Predictive performance and Overffiting

Train vs. Test MSE for Tree‑Based Models

Model Train MSE Test MSE
Regression tree (no depth limit) 0.092 6.154
Regression tree (max_depth = 3) 3.616 7.208
CV‑pruned tree 0.210 5.972
Random forest 0.329 3.332
Gradient boosted tree 0.120 0.706

Predictive Performance Comparison

  1. Unrestricted Regression Tree
    • Train MSE: 0.092 (very low)
    • Test MSE: 6.154 (high)
    • Interpretation: Severe overfitting—model fits noise in training data but generalizes poorly.
  2. Shallow Tree (max_depth = 3)
    • Train MSE: 3.616
    • Test MSE: 7.208 (highest)
    • Interpretation: Underfitting—model is too simple, yielding both high training and test errors.
  3. CV‑Pruned Tree
    • Train MSE: 0.210
    • Test MSE: 5.972
    • Interpretation: Pruning reduces complexity relative to the unrestricted tree, lowering the gap between train and test error but still overfits somewhat.
  4. Random Forest
    • Train MSE: 0.329
    • Test MSE: 3.332
    • Interpretation: Bagging of many trees greatly reduces variance and overfitting compared to single trees, cutting test error by nearly half.
  5. Gradient Boosted Tree
    • Train MSE: 0.120
    • Test MSE: 0.706 (lowest)
    • Interpretation: Sequential boosting captures complex patterns with controlled regularization, achieving the best predictive performance and modest overfit.

Overfitting Analysis

Model Train MSE Test MSE Abs.

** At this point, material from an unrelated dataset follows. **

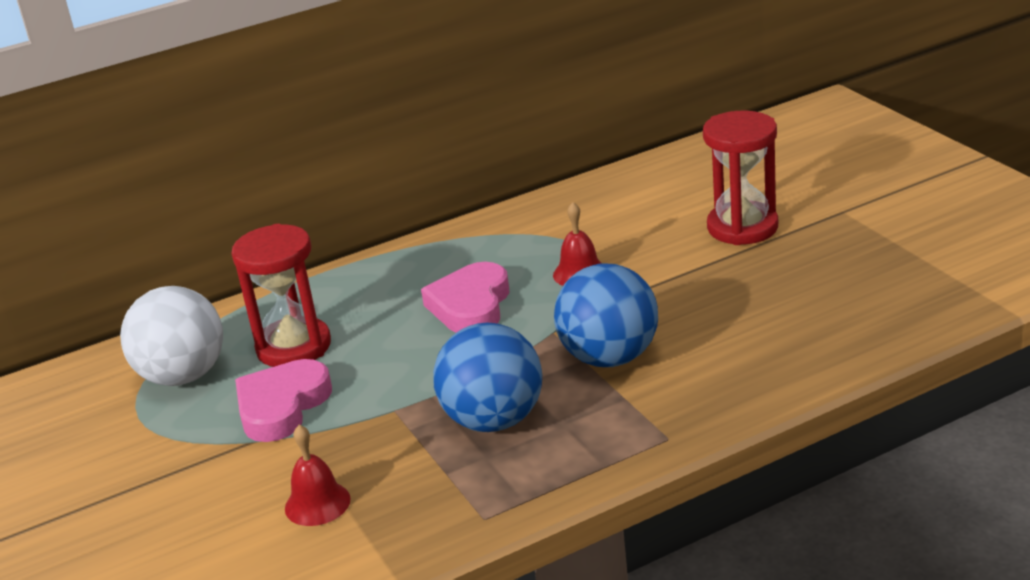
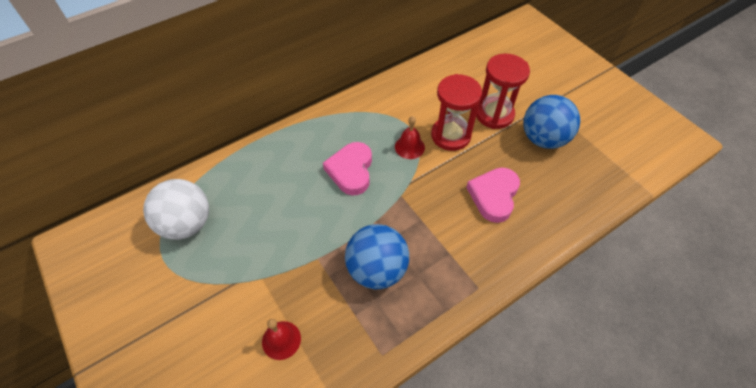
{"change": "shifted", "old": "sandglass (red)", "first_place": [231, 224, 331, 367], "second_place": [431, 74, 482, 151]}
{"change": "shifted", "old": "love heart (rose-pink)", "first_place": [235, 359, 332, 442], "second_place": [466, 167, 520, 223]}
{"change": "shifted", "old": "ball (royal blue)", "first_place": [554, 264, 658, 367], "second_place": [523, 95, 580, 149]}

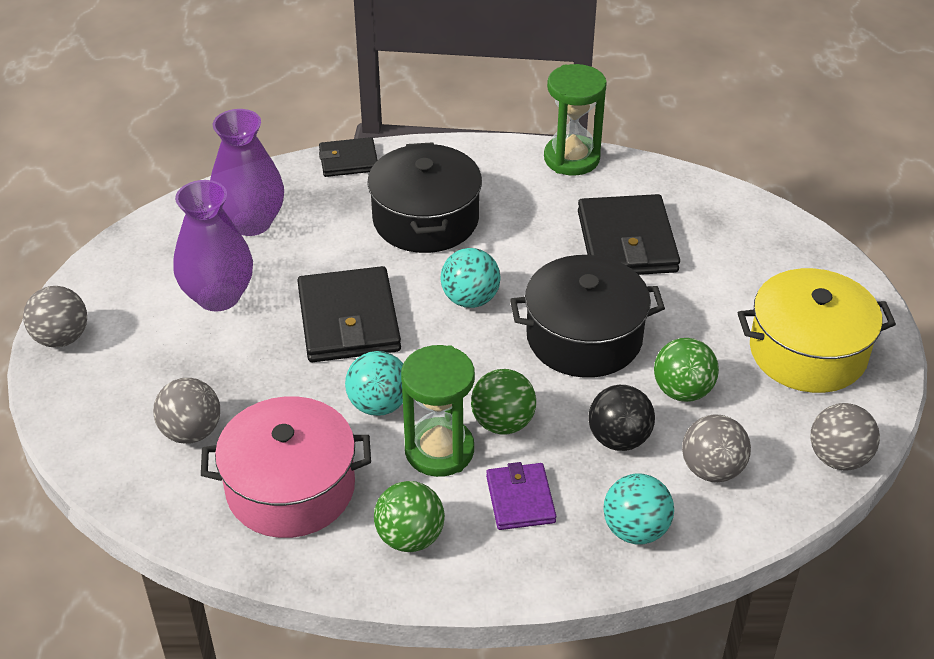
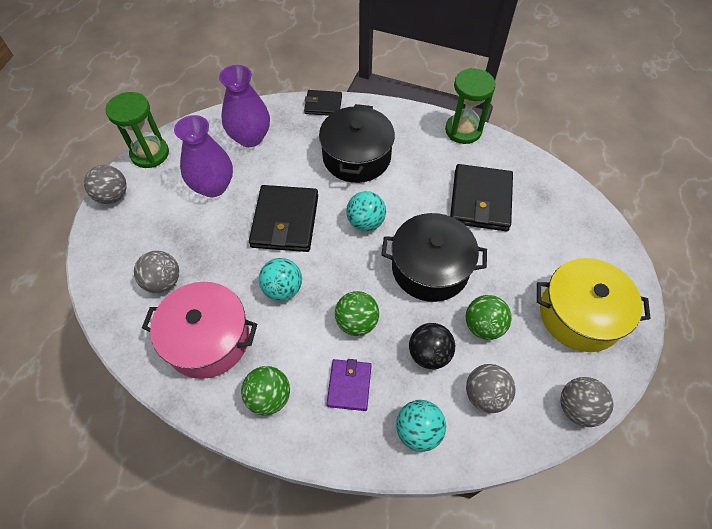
{"change": "shifted", "old": "sandglass (leaf-green)", "first_place": [401, 345, 475, 477], "second_place": [106, 92, 169, 168]}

Difference (Test – Train)
Regression tree (no depth limit) 0.092 6.154 6.062
Regression tree (max_depth = 3) 3.616 7.208 3.592
CV‑pruned tree 0.210 5.972 5.762
Random forest 0.329 3.332 3.003
Gradient boosted tree 0.120 0.706 0.586
  • Overfit severity can be gauged by the gap between Train and Test MSE:
    • Unrestricted tree: gap ≈ 6.062 → very high overfit
    • Pruned tree: gap ≈ 5.762 → still substantial overfit
    • Random forest: gap ≈ 3.003 → moderate overfit
    • Gradient boosted tree: gap ≈ 0.586 → low overfit
  • Underfitting is evident in the shallow tree (max_depth = 3), which shows both high train and test error.

Overfitting Summary:
- Single trees either overfit (no limit) or underfit (too shallow).
- Pruning helps but does not eliminate overfitting entirely.
- Ensembles (random forest and boosting), particularly boosting, shows a minimal overfit on the test set.